▶ **Task**
Return, exactly as written, every line from the first line of the data below through the line that contains "door in de positieve".

(Entries taken from a collection)
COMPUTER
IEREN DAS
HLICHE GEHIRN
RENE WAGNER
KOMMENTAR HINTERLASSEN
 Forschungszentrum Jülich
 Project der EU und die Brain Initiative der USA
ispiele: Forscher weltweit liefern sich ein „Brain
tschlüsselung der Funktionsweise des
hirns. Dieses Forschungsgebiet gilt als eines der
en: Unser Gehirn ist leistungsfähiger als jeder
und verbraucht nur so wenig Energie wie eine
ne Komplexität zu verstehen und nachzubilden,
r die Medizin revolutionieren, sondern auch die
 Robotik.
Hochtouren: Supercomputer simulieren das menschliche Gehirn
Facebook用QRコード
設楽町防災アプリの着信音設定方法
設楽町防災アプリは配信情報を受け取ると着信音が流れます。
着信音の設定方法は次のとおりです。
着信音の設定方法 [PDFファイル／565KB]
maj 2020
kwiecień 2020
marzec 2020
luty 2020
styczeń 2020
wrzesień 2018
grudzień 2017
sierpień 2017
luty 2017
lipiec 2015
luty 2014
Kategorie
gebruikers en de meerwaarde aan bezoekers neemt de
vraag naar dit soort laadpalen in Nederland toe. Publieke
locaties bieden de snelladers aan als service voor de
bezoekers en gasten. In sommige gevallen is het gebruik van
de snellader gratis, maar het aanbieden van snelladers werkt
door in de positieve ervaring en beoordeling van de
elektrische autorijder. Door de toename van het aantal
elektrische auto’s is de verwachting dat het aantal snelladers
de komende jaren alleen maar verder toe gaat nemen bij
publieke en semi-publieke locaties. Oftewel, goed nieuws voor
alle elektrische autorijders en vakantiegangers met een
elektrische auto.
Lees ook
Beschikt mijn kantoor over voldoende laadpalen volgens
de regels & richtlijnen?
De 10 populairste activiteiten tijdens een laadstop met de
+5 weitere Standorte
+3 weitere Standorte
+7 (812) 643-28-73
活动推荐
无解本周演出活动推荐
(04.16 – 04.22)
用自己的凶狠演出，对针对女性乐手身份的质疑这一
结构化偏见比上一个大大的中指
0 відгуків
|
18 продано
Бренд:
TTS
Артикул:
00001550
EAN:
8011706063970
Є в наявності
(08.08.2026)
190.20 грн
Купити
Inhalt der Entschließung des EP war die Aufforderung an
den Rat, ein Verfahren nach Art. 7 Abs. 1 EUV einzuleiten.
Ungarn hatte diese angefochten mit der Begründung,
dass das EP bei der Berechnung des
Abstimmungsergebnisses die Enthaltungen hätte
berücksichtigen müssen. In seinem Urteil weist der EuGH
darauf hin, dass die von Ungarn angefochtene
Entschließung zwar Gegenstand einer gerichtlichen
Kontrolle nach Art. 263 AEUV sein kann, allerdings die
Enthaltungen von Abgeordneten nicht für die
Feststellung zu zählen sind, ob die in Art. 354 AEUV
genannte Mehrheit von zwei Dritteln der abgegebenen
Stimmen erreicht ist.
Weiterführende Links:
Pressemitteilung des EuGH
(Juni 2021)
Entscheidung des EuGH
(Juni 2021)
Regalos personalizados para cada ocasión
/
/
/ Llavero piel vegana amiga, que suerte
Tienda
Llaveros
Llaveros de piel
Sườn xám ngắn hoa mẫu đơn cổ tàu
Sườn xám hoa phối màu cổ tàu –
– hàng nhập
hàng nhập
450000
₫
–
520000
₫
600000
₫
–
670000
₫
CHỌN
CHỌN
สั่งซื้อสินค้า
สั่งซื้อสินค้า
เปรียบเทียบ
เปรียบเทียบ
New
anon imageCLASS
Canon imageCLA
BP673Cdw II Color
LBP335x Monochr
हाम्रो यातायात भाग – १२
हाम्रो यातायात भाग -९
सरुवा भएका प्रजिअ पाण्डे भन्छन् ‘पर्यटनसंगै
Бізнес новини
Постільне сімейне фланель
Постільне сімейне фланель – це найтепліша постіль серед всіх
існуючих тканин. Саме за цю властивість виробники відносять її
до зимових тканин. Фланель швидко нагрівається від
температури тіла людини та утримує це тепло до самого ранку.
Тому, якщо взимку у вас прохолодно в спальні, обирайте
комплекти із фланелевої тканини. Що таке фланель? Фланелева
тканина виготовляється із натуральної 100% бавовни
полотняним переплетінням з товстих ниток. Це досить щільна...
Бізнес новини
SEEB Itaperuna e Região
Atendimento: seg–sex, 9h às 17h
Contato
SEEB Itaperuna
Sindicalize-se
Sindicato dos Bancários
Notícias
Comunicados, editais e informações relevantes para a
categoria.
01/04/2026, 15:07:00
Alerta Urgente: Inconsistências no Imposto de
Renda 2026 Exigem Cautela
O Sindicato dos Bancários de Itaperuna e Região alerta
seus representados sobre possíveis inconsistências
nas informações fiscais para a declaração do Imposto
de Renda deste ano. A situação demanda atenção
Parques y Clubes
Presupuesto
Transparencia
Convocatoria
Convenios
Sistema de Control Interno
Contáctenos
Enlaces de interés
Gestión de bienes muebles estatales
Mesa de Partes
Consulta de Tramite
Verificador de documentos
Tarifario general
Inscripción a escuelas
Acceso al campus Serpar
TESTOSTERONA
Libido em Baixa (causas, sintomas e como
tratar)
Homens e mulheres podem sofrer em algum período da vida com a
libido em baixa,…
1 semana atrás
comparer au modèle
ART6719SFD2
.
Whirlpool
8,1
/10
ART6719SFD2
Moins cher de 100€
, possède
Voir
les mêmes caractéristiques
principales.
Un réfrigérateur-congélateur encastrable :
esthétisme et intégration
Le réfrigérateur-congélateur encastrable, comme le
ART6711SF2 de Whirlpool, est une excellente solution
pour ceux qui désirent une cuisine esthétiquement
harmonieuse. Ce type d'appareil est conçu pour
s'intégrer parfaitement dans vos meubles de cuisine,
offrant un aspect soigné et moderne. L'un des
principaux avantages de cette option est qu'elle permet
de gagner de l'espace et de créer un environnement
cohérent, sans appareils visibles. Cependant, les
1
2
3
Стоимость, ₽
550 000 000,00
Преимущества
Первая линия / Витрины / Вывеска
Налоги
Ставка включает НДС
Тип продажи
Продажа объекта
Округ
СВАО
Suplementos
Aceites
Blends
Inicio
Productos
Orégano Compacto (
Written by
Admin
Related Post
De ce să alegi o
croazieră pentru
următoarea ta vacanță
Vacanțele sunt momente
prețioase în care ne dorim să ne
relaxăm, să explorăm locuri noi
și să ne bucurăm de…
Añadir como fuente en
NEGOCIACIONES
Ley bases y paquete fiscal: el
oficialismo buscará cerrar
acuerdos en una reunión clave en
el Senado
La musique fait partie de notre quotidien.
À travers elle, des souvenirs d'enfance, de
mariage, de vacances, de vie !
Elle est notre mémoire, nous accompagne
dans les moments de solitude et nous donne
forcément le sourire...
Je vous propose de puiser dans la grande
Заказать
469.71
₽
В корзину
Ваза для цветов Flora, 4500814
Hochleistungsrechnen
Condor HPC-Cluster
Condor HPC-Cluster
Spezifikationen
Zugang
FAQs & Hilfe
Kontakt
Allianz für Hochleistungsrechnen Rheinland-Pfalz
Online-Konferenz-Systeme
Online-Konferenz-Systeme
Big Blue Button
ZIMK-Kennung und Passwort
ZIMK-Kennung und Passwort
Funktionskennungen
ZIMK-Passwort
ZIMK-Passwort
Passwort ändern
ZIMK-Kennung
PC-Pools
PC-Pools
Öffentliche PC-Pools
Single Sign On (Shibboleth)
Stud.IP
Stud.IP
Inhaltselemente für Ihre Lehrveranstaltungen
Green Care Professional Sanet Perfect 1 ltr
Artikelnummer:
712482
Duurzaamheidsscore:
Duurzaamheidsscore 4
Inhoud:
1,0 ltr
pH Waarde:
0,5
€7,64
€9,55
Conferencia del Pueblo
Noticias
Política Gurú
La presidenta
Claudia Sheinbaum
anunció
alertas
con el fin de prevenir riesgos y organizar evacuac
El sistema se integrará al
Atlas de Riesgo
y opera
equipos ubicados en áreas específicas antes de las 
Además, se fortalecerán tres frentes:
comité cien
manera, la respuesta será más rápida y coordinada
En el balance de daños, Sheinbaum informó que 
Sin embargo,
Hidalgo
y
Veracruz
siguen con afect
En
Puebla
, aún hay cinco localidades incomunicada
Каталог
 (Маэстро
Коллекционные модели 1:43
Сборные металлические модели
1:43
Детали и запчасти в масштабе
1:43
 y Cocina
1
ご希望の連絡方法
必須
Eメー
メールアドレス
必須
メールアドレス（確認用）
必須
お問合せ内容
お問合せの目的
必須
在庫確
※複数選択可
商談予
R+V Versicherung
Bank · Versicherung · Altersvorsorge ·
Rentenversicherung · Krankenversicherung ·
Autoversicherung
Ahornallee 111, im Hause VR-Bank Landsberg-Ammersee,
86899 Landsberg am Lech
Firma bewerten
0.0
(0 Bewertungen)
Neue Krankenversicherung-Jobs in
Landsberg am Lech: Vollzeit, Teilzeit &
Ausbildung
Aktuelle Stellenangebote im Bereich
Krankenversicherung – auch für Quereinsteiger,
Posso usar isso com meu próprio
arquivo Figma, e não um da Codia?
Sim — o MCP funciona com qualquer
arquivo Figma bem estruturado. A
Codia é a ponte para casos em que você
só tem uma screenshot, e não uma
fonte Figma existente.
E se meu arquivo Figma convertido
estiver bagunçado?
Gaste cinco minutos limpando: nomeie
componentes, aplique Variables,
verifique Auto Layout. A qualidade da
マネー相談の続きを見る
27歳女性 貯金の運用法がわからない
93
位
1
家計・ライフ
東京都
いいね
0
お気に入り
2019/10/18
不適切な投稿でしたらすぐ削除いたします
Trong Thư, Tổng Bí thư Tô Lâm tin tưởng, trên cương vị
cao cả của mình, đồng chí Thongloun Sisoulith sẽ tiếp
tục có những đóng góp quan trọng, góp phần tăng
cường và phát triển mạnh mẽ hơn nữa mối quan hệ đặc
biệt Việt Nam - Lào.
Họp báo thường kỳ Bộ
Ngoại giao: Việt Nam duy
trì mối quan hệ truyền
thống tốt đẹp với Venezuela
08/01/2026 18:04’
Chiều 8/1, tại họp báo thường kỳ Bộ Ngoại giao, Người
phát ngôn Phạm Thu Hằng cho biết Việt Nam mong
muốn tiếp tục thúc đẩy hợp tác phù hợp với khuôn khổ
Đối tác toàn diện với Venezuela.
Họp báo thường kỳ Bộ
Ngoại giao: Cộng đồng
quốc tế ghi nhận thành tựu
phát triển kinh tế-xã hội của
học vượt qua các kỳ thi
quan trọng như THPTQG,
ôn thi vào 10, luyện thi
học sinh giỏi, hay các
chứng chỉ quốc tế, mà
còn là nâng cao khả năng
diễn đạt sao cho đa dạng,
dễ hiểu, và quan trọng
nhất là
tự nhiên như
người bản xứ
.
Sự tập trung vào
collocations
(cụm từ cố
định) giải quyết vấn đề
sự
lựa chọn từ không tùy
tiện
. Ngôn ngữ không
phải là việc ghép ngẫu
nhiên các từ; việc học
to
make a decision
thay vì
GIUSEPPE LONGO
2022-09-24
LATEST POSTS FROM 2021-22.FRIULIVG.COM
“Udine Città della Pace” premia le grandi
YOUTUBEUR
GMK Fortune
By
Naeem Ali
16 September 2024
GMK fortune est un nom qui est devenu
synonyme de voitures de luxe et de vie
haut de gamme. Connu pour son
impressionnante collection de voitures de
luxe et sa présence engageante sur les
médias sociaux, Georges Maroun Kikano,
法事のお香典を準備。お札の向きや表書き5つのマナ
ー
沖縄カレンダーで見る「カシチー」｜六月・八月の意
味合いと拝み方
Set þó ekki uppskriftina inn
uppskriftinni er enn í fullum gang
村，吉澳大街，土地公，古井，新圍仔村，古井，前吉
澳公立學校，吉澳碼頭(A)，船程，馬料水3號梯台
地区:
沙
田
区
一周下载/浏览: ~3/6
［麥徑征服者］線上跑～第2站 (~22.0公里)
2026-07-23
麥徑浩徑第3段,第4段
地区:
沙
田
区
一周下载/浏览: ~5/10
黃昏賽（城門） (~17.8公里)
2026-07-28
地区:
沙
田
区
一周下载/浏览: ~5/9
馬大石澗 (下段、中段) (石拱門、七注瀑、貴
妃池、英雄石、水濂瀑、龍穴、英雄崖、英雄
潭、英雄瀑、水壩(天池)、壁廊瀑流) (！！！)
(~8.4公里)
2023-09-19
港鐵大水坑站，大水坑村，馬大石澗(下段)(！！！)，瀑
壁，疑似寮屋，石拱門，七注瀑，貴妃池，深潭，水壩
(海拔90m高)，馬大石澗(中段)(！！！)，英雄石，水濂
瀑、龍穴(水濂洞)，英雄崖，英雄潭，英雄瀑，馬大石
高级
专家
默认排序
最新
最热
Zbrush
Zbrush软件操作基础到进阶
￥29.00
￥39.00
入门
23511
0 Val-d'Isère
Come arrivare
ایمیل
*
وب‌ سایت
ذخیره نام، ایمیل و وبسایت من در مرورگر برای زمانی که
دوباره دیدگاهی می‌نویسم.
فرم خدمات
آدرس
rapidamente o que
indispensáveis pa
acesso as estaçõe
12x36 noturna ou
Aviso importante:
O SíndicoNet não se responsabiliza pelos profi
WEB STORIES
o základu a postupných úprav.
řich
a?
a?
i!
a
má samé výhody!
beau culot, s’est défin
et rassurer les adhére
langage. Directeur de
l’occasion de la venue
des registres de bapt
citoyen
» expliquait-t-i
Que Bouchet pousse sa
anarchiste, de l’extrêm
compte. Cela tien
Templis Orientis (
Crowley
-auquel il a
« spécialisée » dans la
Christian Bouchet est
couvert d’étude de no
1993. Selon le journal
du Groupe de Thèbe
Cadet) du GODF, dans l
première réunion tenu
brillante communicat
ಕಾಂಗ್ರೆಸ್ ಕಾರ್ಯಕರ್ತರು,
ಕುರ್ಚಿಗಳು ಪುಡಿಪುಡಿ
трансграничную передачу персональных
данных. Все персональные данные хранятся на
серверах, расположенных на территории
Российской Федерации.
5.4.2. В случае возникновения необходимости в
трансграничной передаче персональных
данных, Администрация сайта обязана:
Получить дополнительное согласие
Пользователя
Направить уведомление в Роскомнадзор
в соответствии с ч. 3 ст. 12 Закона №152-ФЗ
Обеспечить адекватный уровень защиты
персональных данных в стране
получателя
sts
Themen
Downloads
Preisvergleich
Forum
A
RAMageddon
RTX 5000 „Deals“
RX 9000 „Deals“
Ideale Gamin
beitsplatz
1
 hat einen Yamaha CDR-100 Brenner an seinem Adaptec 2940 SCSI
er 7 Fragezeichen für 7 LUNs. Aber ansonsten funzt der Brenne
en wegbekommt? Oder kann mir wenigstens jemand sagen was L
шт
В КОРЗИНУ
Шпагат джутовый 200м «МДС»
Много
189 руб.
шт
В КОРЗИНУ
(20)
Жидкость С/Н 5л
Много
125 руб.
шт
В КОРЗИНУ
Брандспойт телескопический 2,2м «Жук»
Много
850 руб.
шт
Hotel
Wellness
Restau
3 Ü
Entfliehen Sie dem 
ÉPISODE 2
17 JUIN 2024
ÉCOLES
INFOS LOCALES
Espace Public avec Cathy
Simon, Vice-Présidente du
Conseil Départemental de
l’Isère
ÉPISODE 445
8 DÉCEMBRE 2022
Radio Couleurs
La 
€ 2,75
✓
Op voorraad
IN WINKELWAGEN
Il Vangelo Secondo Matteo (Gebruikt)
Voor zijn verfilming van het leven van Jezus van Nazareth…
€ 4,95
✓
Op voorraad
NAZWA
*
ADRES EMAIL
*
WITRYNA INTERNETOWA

▶ **Output below**
COMPUTER
IEREN DAS
HLICHE GEHIRN
RENE WAGNER
KOMMENTAR HINTERLASSEN
 Forschungszentrum Jülich
 Project der EU und die Brain Initiative der USA
ispiele: Forscher weltweit liefern sich ein „Brain
tschlüsselung der Funktionsweise des
hirns. Dieses Forschungsgebiet gilt als eines der
en: Unser Gehirn ist leistungsfähiger als jeder
und verbraucht nur so wenig Energie wie eine
ne Komplexität zu verstehen und nachzubilden,
r die Medizin revolutionieren, sondern auch die
 Robotik.
Hochtouren: Supercomputer simulieren das menschliche Gehirn
Facebook用QRコード
設楽町防災アプリの着信音設定方法
設楽町防災アプリは配信情報を受け取ると着信音が流れます。
着信音の設定方法は次のとおりです。
着信音の設定方法 [PDFファイル／565KB]
maj 2020
kwiecień 2020
marzec 2020
luty 2020
styczeń 2020
wrzesień 2018
grudzień 2017
sierpień 2017
luty 2017
lipiec 2015
luty 2014
Kategorie
gebruikers en de meerwaarde aan bezoekers neemt de
vraag naar dit soort laadpalen in Nederland toe. Publieke
locaties bieden de snelladers aan als service voor de
bezoekers en gasten. In sommige gevallen is het gebruik van
de snellader gratis, maar het aanbieden van snelladers werkt
door in de positieve ervaring en beoordeling van de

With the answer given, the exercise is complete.